In this article, we reported the development of a new approach to transform genomic data into AIOs and applied CNN algorithm for their classification. Using the transcriptome sequencing data as a case study, we demonstrated that once transformed into AIOs, gene expression data could be used to classify biomarkers and accomplished similar or better performance as other multi-gene prediction models. Compared to other methods, our approach had several advantages. First, the AIO transformation could handle a very large number of variables and it did not require special procedures to select the variables.
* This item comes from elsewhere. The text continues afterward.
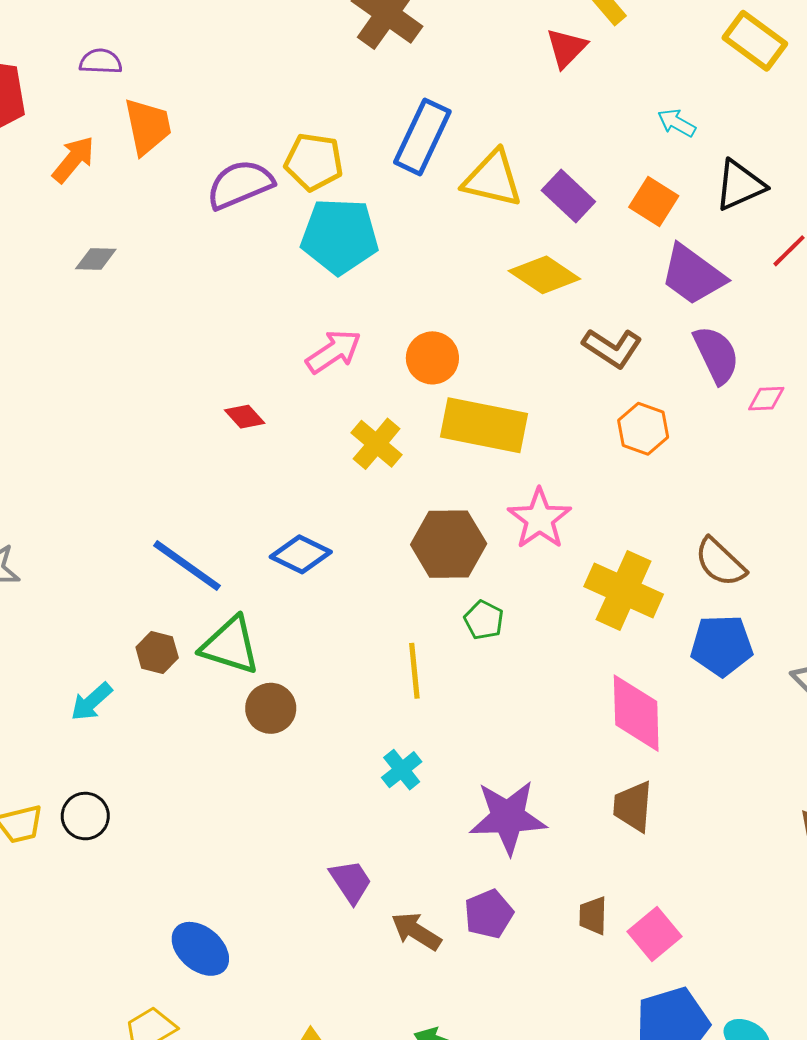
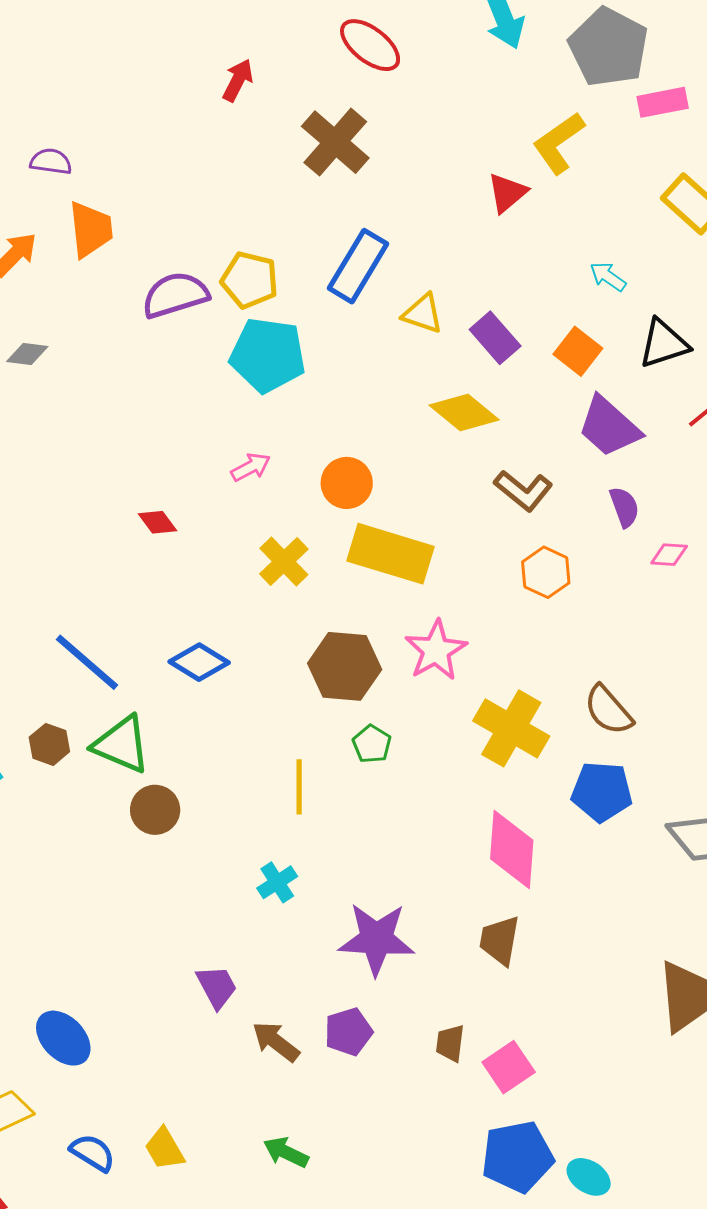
yellow triangle: (493, 179) -> (423, 314), size x0.7
pink arrow: (334, 351) -> (251, 467), size x0.7
purple semicircle: (716, 355) -> (624, 507), size x0.7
This is because once the variables were transformed into pixels in an AIO, they became a component of structural pattern of which the CNN algorithm was designed to learn. Collinearity amongst the variables would not have an impact on the model performance because perfect pixel correlation would not impact object recognition in image classification. Because the AIO transformation did not need variable selection and could handle a large number of variables, it could be easily implemented for any tabulated data, which covered most types of omics data such as single nucleotide polymorphism, gene expression, methylation, proteomics and metabolomics. Second, because we could trace back the genes represented by the pixels in a given pattern, this would allow us to identify which genes were necessary to recognize the pattern, leading to a better understanding how these genes worked coordinately and contributed to the phenotype, i.e. the label. This ability to track the genes in a spacious pattern provided a new approach to discover multi-gene interactions and networks. Although we did not do further analyses in this direction, it would be an interesting area for future studies. Overall, the method reported here would have broad applications that utilize omics data to promote and improve personalized medicine.